After being essentially closed since late September for major renovation and structural repair, Peabody Township Library will reopen Tuesday with a fresh, clean look and set up for the future.

Librarian Rodger Charles said the $150,000 renovation was financed in part with $61,500 in grant money. The library also hopes to get a tax credit grant that will allow it to sell tax credits to recoup most or remaining expenses.

Changes greet patrons before even entering the library. A new set of front steps on the west side leads to a porch with a mosaic open book at the entry and benches on either side.

Lighting is recessed into the steps

The original steps were pressing against the building and caused damage to the basement.

Inside the door, library patrons are greeted with new carpet; freshly restored and painted walls; clean, shiny light fixtures that no longer spark when bulbs are replaced; and shelves no longer jammed from one side to the other with books.

The most remarkable changes are to the library’s Ann Potter Room in the basement.

Old suspended ceiling panels have been removed, allowing the tops of wooden window frames to be seen. A clean, fresh drywall ceiling now graces the room instead of a cracked plaster ceiling hidden by the suspended ceiling. New wiring and light fixtures replaced the old.

Light fixtures in the room are reminiscent of the 1920s but controlled by a dimmer.

“While we had the ceiling down, I had them put in data cabling,” Charles said.

The data cabling serves not only computers but also will serve holographic projectors when they are ready for common use.

A door that led to a storage area was enlarged and moved to the west, and a smart panel that was on the north side of the room now hangs on the right.

A stairway leading from the main floor to the basement turned out to have beautiful wood under old carpet. All traces of the carpet were removed and the wood refinished to expose the warmth of the wood.

Other than on stairs to the basement, new carpet was laid throughout the library.

Walls throughout the library have been patched and freshly painted.

Swinging entrance doors were re-hung so the doors no longer sticks when halfway open.

Floors were redone to remove uneven surfaces.

Although the project began in September and the front doors and basement were closed, patrons still could enter by the building’s north door.

Charles said the work hit a fever pitch in November when contractors moved upstairs to the main floor.

“We’ve limped through this process,” Charles said.

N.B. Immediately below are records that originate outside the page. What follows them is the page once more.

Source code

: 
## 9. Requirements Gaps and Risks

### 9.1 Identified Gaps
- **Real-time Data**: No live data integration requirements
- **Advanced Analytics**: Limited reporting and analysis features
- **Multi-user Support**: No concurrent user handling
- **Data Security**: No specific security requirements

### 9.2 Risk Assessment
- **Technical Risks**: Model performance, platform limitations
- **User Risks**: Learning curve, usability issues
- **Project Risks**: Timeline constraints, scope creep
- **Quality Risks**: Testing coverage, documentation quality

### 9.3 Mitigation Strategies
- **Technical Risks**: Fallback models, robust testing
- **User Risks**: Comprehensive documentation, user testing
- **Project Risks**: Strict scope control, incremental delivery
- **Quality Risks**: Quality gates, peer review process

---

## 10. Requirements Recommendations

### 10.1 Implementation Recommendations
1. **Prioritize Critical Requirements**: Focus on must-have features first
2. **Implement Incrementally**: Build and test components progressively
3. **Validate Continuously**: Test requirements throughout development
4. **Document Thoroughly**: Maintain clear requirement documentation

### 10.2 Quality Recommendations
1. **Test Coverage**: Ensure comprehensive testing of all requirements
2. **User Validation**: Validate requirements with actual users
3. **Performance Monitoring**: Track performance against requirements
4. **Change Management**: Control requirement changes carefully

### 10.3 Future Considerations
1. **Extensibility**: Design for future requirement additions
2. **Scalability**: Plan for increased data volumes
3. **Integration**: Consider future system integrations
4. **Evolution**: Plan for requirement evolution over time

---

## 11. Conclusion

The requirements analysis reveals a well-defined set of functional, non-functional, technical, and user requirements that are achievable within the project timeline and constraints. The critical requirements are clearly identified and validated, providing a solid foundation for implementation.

People wanting specific books and materials “haven’t been told no, but sometimes we’ve said, ‘It might take a while. Let me get your number,’ ” Charles said.

Although Charles credits his library board and community volunteers with the progress of the work, he admits he’s tired.

He’s glad for the help and people working to make the library and community better.

The library is technologically ahead of other libraries of its size.

The original library was donated by in 1874, he said. The original building still stands as a museum east of the Carnegie library built in 1914.

Peabody Township Library was the first free library in the state.

“Not the first library, but the first free library,” Charles said.

After all the exhausting work, after reopening the doors Tuesday, after having the library inspected by the State Historical Society, Charles has plans for the next new thing at the library.

In 2024, the library will begin having story times for children.